When he was really rolling in February, Barack Obama would close every speech with a peroration about the importance of hope. The setup always seemed a bit defensive to me — an attack on the pundits and party elders who thought he was too idealistic, a "hopemonger" who needed to have the "hope boiled out of me." Having knocked down that straw man, he would soar through an American history of hope, from the colonists to civil rights marchers. It was the core of his message: patriotism defined as change, the creation of a more perfect union. And so it was rather shocking to hear Obama speak — stripped down and hope redacted — in Wilkes-Barre, Pa., on April Fools' Day, his peroration transformed into a Clintonian pledge to get up every morning as President and devote himself to the single mothers, the laid-off workers, "the working families of Pennsylvania."
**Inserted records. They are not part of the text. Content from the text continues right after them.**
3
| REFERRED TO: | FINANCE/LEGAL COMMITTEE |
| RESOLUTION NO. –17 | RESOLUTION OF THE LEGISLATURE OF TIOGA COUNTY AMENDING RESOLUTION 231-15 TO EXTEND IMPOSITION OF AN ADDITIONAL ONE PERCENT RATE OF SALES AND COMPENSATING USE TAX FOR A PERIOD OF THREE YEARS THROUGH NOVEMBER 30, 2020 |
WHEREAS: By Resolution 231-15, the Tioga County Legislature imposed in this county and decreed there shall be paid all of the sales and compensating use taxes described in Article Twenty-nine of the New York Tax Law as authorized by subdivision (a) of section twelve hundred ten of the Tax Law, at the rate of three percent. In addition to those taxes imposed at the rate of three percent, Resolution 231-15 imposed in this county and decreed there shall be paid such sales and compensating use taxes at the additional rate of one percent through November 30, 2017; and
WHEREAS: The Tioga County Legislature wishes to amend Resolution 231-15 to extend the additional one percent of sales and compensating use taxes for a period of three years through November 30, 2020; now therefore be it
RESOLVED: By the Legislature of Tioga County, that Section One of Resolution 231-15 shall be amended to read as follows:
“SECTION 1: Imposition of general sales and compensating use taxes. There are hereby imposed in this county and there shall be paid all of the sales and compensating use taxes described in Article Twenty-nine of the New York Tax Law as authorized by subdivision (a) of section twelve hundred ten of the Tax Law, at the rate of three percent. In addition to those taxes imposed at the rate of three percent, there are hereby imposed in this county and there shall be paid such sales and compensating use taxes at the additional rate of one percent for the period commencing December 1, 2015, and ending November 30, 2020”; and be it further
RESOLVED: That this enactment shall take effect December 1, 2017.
Obama did add his old hope riff at the end of a question-and-answer session later in Scranton, Pa., but it seemed an afterthought. The bulk of his presentation, especially the Q&A, was solid protein. He offered Hillaryesque, do-good details: If we return to the national obesity levels of 1980, it would save $1 trillion in health-care costs! He claimed that the mortgage-lending industry had spent $185 million on lobbying over the past decade, and Big Pharma had spent $1 billion. He gave comprehensive answers about trade, immigration and military procurement. He was detailed but never dull. He was, in fact, quite impressive — another sign that this is a candidate smart and supple enough to grow and adapt — even though the substance was buried by media accounts of his transparent common-man photo ops: bowling, watching the NCAA tournament in a bar, drinking Pennsylvania's legendary Yuengling beer.

There were signs that Obama's hard work and extensive television advertising were paying off: various polls showed the race tightening a bit. The talk-show muttering had migrated from Jeremiah Wright to Clinton's Bosnian sniper-fire fantasy. Hordes of new voters were registering in Pennsylvania. It was not impossible that Obama would turn Clinton's predicted victory into a closer-than-expected moral defeat.
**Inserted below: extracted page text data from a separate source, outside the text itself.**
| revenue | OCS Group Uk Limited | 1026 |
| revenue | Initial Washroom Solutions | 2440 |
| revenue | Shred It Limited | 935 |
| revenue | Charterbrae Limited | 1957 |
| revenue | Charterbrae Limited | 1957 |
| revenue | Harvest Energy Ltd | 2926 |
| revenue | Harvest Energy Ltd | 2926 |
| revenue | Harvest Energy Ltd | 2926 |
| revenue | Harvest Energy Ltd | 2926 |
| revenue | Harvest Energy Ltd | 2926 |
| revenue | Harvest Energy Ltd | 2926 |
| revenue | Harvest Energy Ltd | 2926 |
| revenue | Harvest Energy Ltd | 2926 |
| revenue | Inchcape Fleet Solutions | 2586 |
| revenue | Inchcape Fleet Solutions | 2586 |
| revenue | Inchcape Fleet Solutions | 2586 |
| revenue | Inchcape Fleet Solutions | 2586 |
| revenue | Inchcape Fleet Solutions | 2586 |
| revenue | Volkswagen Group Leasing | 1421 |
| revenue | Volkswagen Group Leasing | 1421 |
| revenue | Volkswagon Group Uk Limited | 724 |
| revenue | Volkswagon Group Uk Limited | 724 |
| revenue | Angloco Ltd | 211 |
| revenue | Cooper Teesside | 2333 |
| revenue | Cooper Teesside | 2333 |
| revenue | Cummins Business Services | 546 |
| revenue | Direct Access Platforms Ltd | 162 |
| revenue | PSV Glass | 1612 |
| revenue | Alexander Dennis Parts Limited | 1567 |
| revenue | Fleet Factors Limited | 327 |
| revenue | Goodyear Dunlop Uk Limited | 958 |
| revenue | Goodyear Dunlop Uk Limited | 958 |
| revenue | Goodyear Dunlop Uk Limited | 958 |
But there was still something missing. I noticed it during Obama's response to a young man who remembered how the country had come together after Sept. 11 and lamented "the dangerously low levels of patriotism and pride in our country, the loss of faith in our elected officials." Obama used this, understandably, to go after George W. Bush. "Cynicism has become the hot stock," he said, "the growth industry during the Bush Administration." He talked about the Administration's mendacity, its incompetence during Hurricane Katrina, its lack of transparency. But he never returned to the question of patriotism. He never said, "But hey, look, we're Americans. This is the greatest country on earth. We'll rise to the occasion."

...


No, he never says that, but it is part of McCain's stump speech and Klein is sending out a warning to Obama to do something about his patriotism deficit. It is one shared by many in the Democrat party. It was captured by Jean Kirkpatrick in her famous "blame America first" speech attacking the San Francisco Democrats. Obama is the product of their dislike of America.